The set, designed by Matt Saunders, is a play on David Hockney’s “Portrait of An Artist (Pool with Two Figures).” The costumes by Montana Levi Blanco are Bel Air chic and reveal important arcs for the characters. The lighting design by Isabella Byrd is a never-ending sequence of subtle transitions which ease the audience along the journey between the real the surreal. Lee Kinney, the sound designer, uses various speakers throughout the space to create uncanny effects that bring us into Franklin’s warped state of mind. In every element, the design is impeccable.
Like the nineteenth-century melodrama it builds on, the piece is heavily infused with music. It features a gospel choir (Carrie Compere, Denise Manning, and Onyie Nwachukwu) that variously symbolized a Greek chorus, the Three Fates, the presence of religion, and voices of Franklin’s psyche. The play’s rich sonic world was made up of an original score (by Lee Kinney), original vocal music (by Darius Smith and Brett Macias), and surprising — not to mention hilarious — infusions of some already-existing songs.
The writing, acting, direction, design, and music are all flawless and combined they create a work that is nothing short of a masterpiece: in short, “Daddy” is the greatest play of the decade. It will no doubt be studied by students for generations and will probably be anthologized as one of the great works of the 21st century.
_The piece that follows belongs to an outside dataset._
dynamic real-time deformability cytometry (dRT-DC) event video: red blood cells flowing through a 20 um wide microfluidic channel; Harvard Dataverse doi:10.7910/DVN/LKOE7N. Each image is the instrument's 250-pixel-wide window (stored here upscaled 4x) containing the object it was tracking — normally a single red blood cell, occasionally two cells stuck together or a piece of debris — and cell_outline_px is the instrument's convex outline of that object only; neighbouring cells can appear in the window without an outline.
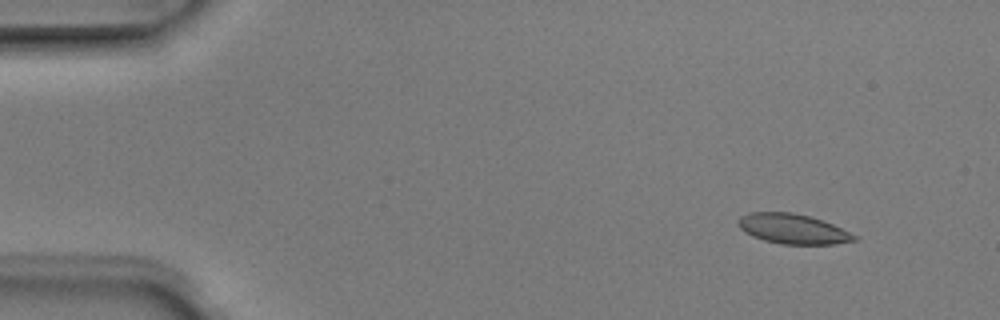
{"species": "Egyptian fruit bat (a non-hibernating species)", "species_latin": "Rousettus aegyptiacus", "temperature_condition": "room temperature", "stored_images_in_passage": 5, "camera_frame_rate_fps": 3000, "um_per_image_px": 0.085, "animal": {"sex": "male"}, "frame": {"image": 1, "passage_image": 1, "time_ms": 0.0, "image_size_px": [1000, 320], "cell_outline_px": [[856, 240], [836, 244], [780, 244], [764, 240], [752, 236], [744, 232], [736, 224], [740, 216], [748, 212], [792, 212], [824, 220], [856, 236]], "centroid_in_image_um": [67.33, 19.45], "position_along_channel_um": 17.7, "area_um2": 20.23}}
“Daddy” is a theatrical achievement of the highest degree; a bold, experimental, political, and important work of theater that will not soon be forgotten. Go see it, and while you’re at it, make you sure you go see anything that this playwright extraordinaire writes; you won’t regret it. You will leave “Daddy” deeply moved and it will teach you a great deal not only about race and relationships, but about theater as an art form. It is a perfect example of the power of theater and is the exact embodiment of the type of art we should be making right now.
“Daddy” opens at the Pershing Square Signature Center on March 5th, 2019. The play contains nudity and graphic sexual content.